View on GitHub

Digital Humanities Programming Pedagogy in the Age of AI

DHSI 2025 Workshop with Anastasia Salter and John Murray

Exercise: Reading Across Texts

To start to explore the relationship between distant reading and distant coding, we’re going to work within a LLM’s interface for textual analysis, then move into Python. For this exercise, you’re going to choose at least one text to analyze through distant reading, starting with my prompts and working towards developing and iterating your own questions. Depending on the context window of the model you’ve chosen, you might find that you have trouble getting results with a complete text, particularly one of the longer books: keep iterating until you are happy with your results.

AI-Assisted Distant Read

Start by selecting a work from Project Gutenberg (anything other than Frankenstein, as I’m using that here as a sample), and make sure you download the “Plain Text UTF-8” version as a .txt file. For instance, the plain text version of Frankenstein is the file here: TXT. You’ll notice that this plain text version has some noise at the top of the file, and at the end – this is information and metadata added by Project Gutenberg. We could delete that ourselves, but we’re going to try out the model’s preprocessing and have it work with us throughout the entire process. So, download that plain text file for now and have it ready to attach when you’re in conversation with the system.

Here’s a guiding set of basic prompts to try - these are general, and it might require several iterations to get the output of each:

I’d like to do some distant reading analysis of a novel. Can you help me through the process?
I’ve attached the Project Gutenberg version of our text. Let’s start by pre-processing it for analysis.
Can you provide me the pre-processed text as a file to confirm?
Can you generate a bag of words for our next steps?
Many of these are common words, can you apply a basic stopwords to remove things like I, the, do, is, our, etc?
Can you visualize the top 30 words as a word cloud?
Using the bag of words and the cleaned text, could you make some determinations about the genre of this work and the themes?
Can you visualize the network of character relationships in this text?
Can you pull the most frequently recurring phrases?
Can you visualize the most frequent phrases?

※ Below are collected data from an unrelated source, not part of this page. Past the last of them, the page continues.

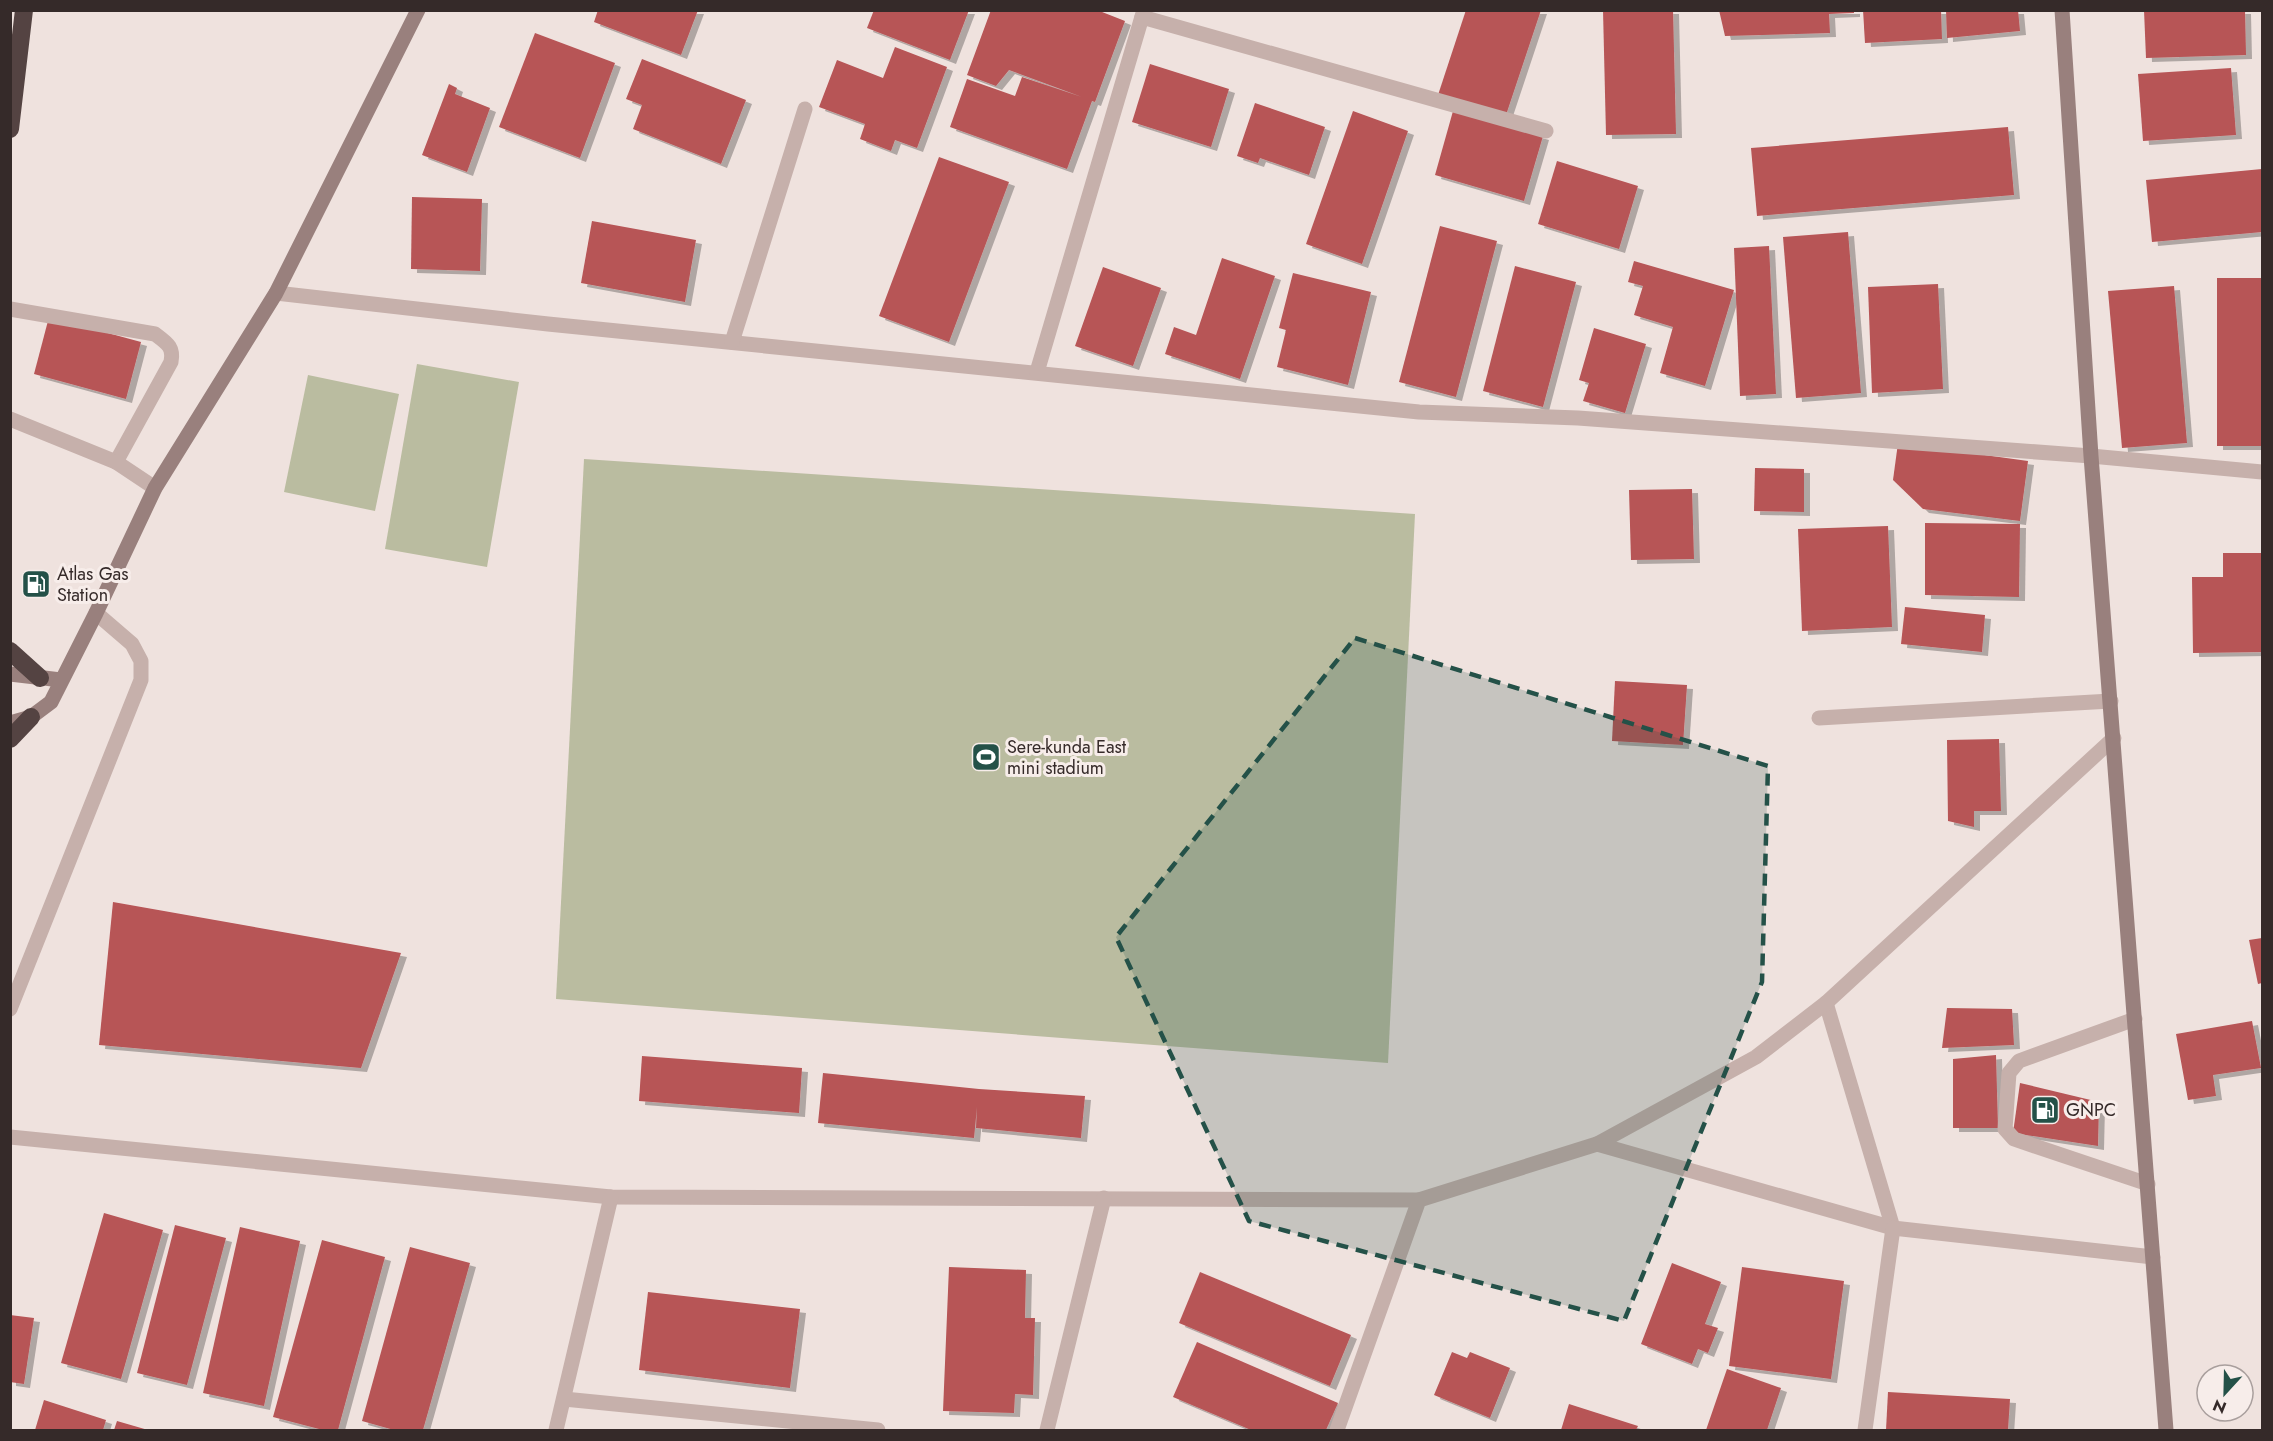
<svg xmlns="http://www.w3.org/2000/svg" width="2273" height="1441" font-family="Jost,sans-serif">
<style>
.green{fill:#babca0}
.building{fill:#b75456;filter:url(#shadow)}
.lines{fill:none;stroke-linecap:round;stroke-linejoin:round}
.lane{stroke:#c6b0ab;stroke-width:15}
.street{stroke:#c6b0ab;stroke-width:15}
.secondary{stroke:#99807d;stroke-width:15}
.highway{stroke:#544342;stroke-width:18}
.marked{fill:#245148;fill-opacity:0.2;stroke:#245148;stroke-width:4.5;stroke-dasharray:12 8;stroke-linejoin:round}
.labels{text-anchor:middle;dominant-baseline:central;stroke-width:6;stroke-linejoin:round;paint-order:stroke}
.poi-label{font-size:18px;fill:#352a29;stroke:#f7edea;text-anchor:start}
</style>
<defs>
<filter id="shadow"><feDropShadow dx="6" dy="4" stdDeviation="0" flood-color="#0004"/></filter>
</defs>
<rect width="100%" height="100%" fill="#efe2de"/>
<g class="green">
<path d="M417 364 519 382 487 567 385 549Z"/>
<path d="M308 375 399 394 375 511 284 492Z"/>
<path d="M584 459 1415 514 1388 1063 556 999Z"/>
</g>
<g class="building">
<path d="M598 10H698L681 55 594 22Z"/>
<path d="M874 10H969L950 60 867 28Z"/>
<path d="M991 10H1097L1125 21 1095 102 1092 101 1067 169 950 127 967 79 1015 96 1022 77 1082 97 1009 70 996 86 967 75Z"/>
<path d="M1466 10H1541L1505 118 1438 95Z"/>
<path d="M1603 10H1673L1676 134 1606 135Z"/>
<path d="M1719 10H1854V13L1829 14 1830 33 1725 36Z"/>
<path d="M1863 10H1941L1942 39 1865 43Z"/>
<path d="M1946 10H2018L2020 31 1947 38Z"/>
<path d="M2144 10H2245L2246 55 2146 58Z"/>
<path d="M535 33 615 63 580 158 499 127Z"/>
<path d="M895 47 947 67 917 148 895 140 891 151 860 139 865 124 819 107 837 60 883 78Z"/>
<path d="M642 59 746 100 721 164 633 129 642 105 626 99Z"/>
<path d="M1150 64 1229 89 1211 147 1132 122Z"/>
<path d="M2231 68 2236 135 2143 141 2138 74Z"/>
<path d="M449 84 457 88 455 94 490 108 467 172 422 155Z"/>
<path d="M1255 103 1325 127 1309 175 1260 158 1258 163 1237 156Z"/>
<path d="M1353 111 1408 131 1362 264 1306 244Z"/>
<path d="M1453 111 1543 136 1524 201 1435 175Z"/>
<path d="M2008 127 2014 195 1757 216 1751 148Z"/>
<path d="M939 157 1009 182 949 342 879 316Z"/>
<path d="M1557 161 1638 186 1619 249 1538 224Z"/>
<path d="M2262 169V232L2152 242 2146 180Z"/>
<path d="M412 197 482 199 480 271 411 269Z"/>
<path d="M592 221 696 240 685 302 581 283Z"/>
<path d="M1440 226 1497 241 1456 397 1399 382Z"/>
<path d="M1848 232 1861 393 1796 398 1783 237Z"/>
<path d="M1769 246 1776 394 1740 396 1734 248Z"/>
<path d="M1222 258 1275 276 1240 379 1165 354 1174 327 1196 335Z"/>
<path d="M1634 261 1734 290 1705 386 1660 373 1673 327 1634 315 1643 286 1628 282Z"/>
<path d="M1515 266 1576 282 1543 407 1483 391Z"/>
<path d="M1103 267 1161 288 1133 366 1075 346Z"/>
<path d="M1293 273 1371 292 1348 385 1277 367 1286 330 1279 328Z"/>
<rect x="2217" y="278" width="45" height="168"/>
<path d="M1938 284 1943 389 1872 393 1868 287Z"/>
<path d="M2174 286 2187 443 2122 448 2108 291Z"/>
<path d="M49 317 141 342 126 399 34 374Z"/>
<path d="M1594 328 1646 344 1625 413 1583 401 1589 383 1579 380Z"/>
<path d="M1898 443 2028 461 2020 521 1923 509 1893 480Z"/>
<path d="M1755 468 1804 469V512L1754 511Z"/>
<path d="M1692 489 1694 559 1631 560 1629 490Z"/>
<path d="M1925 523 2020 524 2019 597 1925 595Z"/>
<path d="M1888 526 1892 627 1802 631 1798 529Z"/>
<path d="M2223 553H2262V652L2193 653 2192 577H2223Z"/>
<path d="M1905 607 1985 615 1982 652 1901 644Z"/>
<path d="M1615 681 1687 685 1683 745 1612 741Z"/>
<path d="M1999 739 2001 811H1974V827L1948 821 1947 740Z"/>
<path d="M113 902 401 953 361 1068 99 1045Z"/>
<path d="M2262 938V983L2258 984 2249 940Z"/>
<path d="M1947 1008 2012 1009 2014 1045 1942 1048Z"/>
<path d="M2252 1021 2261 1068 2213 1075 2216 1096 2188 1100 2176 1034Z"/>
<path d="M1996 1055 1998 1128H1953V1059Z"/>
<path d="M642 1056 802 1068 799 1113 639 1101Z"/>
<path d="M823 1073 979 1089 1085 1096 1081 1138 976 1128 977 1107 974 1138 818 1123Z"/>
<path d="M2020 1083 2099 1102 2098 1146 2013 1133Z"/>
<path d="M104 1213 163 1230 121 1379 61 1363Z"/>
<path d="M175 1225 226 1238 187 1385 137 1373Z"/>
<path d="M240 1227 300 1241 264 1406 203 1393Z"/>
<path d="M322 1240 385 1257 338 1430H323L273 1417Z"/>
<path d="M410 1247 470 1263 423 1430H394L362 1421Z"/>
<path d="M1672 1263 1721 1282 1705 1324 1718 1328 1708 1353 1698 1349 1692 1364 1641 1344Z"/>
<path d="M949 1267 1026 1270 1025 1318H1035L1033 1395 1015 1394 1014 1413 943 1411Z"/>
<path d="M1742 1267 1844 1281 1831 1379 1729 1366Z"/>
<path d="M1200 1272 1351 1335 1330 1386 1179 1323Z"/>
<path d="M648 1292 800 1309 790 1388 639 1370Z"/>
<path d="M10 1315 34 1318 24 1384 10 1382Z"/>
<path d="M1197 1342 1338 1403 1326 1430H1251L1173 1397Z"/>
<path d="M1452 1352 1467 1358 1470 1352 1510 1368 1490 1418 1434 1395Z"/>
<path d="M1727 1369 1781 1388 1767 1430H1706Z"/>
<path d="M1888 1392 2010 1399 2008 1430H1886Z"/>
<path d="M44 1400 106 1420 103 1430H35Z"/>
<path d="M1569 1404 1638 1426 1636 1430H1561Z"/>
<path d="M117 1421 148 1430H114Z"/>
</g>
<g class="lines">
<g class="lane">
<path d="M10 309 155 334C167 343 174 347 171 362L116 462 10 419"/>
<path d="M116 462 155 488"/>
<path d="M1819 718 2111 701"/>
<path d="M1826 1003 1893 1228"/>
<path d="M2135 1019 2019 1061 2009 1073 2005 1129 2014 1139 2148 1184"/>
<path d="M1597 1144 1756 1057 1826 1003 2114 738"/>
</g>
<g class="street">
<path d="M1142 17 1546 131"/>
<path d="M276 293 548 324 1419 412 1578 418 2091 456 2262 472"/>
<path d="M732 342 805 109"/>
<path d="M1037 372 1144 10"/>
<path d="M10 1009 141 680V661L132 644 96 613"/>
<path d="M10 1137 611 1197 1419 1200"/>
<path d="M564 1399 878 1430"/>
<path d="M556 1430 611 1197"/>
<path d="M1047 1430 1104 1198"/>
<path d="M1337 1430 1419 1200 1597 1144 1893 1228 2153 1257"/>
<path d="M1865 1430 1893 1228"/>
</g>
<g class="secondary">
<path d="M2062 10 2091 456 2166 1430"/>
<path d="M10 674 61 680"/>
<path d="M10 723 31 717 51 702 96 613 155 488 276 293 418 10"/>
</g>
<g class="highway">
<path d="M10 129 24 10"/>
<path d="M10 651 40 678"/>
<path d="M10 739 31 717"/>
</g>
</g>
<path class="marked" d="M1355 638 1768 766 1762 982 1624 1321 1249 1221 1116 937Z"/>
<defs>
<g id="fuel-square" transform="scale(1.5)"><rect x="-9" y="-9" width="18" height="18" rx="4" fill="#245148" stroke="#f7edea"/><path d="M-5.5-6h7V0h2V4h1.3V-2.5L3-4.5l.8-.8L6-3V5H2.5V1h-1V6h-7ZM-4.2-4.7v3.2H.2V-4.7Z" fill="#fff"/></g>
<g id="stadium-square" transform="scale(1.5)"><rect x="-9" y="-9" width="18" height="18" rx="4" fill="#245148" stroke="#f7edea"/><path d="M0-5a6.5 5 0 1 0 0 10a6.5 5 0 1 0 0-10ZM-3.5-1.8h7v3.6h-7Z" fill="#fff"/></g>
</defs>
<g fill-rule="evenodd">
<use href="#fuel-square" x="36" y="584"/>
<use href="#stadium-square" x="986" y="757"/>
<use href="#fuel-square" x="2045" y="1110"/>
</g>
<g class="labels">
<g class="poi-label">
<text x="57" y="574">Atlas Gas<tspan x="57" dy="21">Station</tspan></text>
<text x="1007" y="747">Sere-kunda East<tspan x="1007" dy="21">mini stadium</tspan></text>
<text x="2066" y="1110">GNPC</text>
</g>
</g>
<rect width="2273" height="1441" fill="none" stroke="#352a29" stroke-width="24"/>
<g transform="translate(2225 1393) rotate(202)"><circle r="28" fill="#f7edea" stroke="#a99f9d" stroke-width="1.5"/>
<path d="M0-4.5L10 22L0 15L-10 22Z" fill="#245148"/>
<text y="-9" font-size="16" font-weight="bold" text-anchor="middle" fill="#352a29">N</text>
</g>
</svg>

These basic steps will result in errors, but they can also provide some useful rapid visualizations and data. Here’s a few examples from my output - you’ll notice that the charts in some cases mention they are corrected because I had to ask for several iterations:

phrases Figure 1. Frequent bigrams and trigrams

Figure 2. Word cloud, after iterating stop words

Figure 3. Character network, weighting for significance

When working with ChatGPT, select “View Analysis” after you ask for pre-processing. For instance, here’s a sample of the Python code that ChatGPT 4.0 generated in response to my request to pre-process Project Gutenberg files and remove the header and footer text:

Python code generated by ChatGPT 4.0

Try to use the information you see to debug problems by asking ChatGPT for specific changes that might lead to better outcomes: this is a good way to get used to working with Python code at a distance.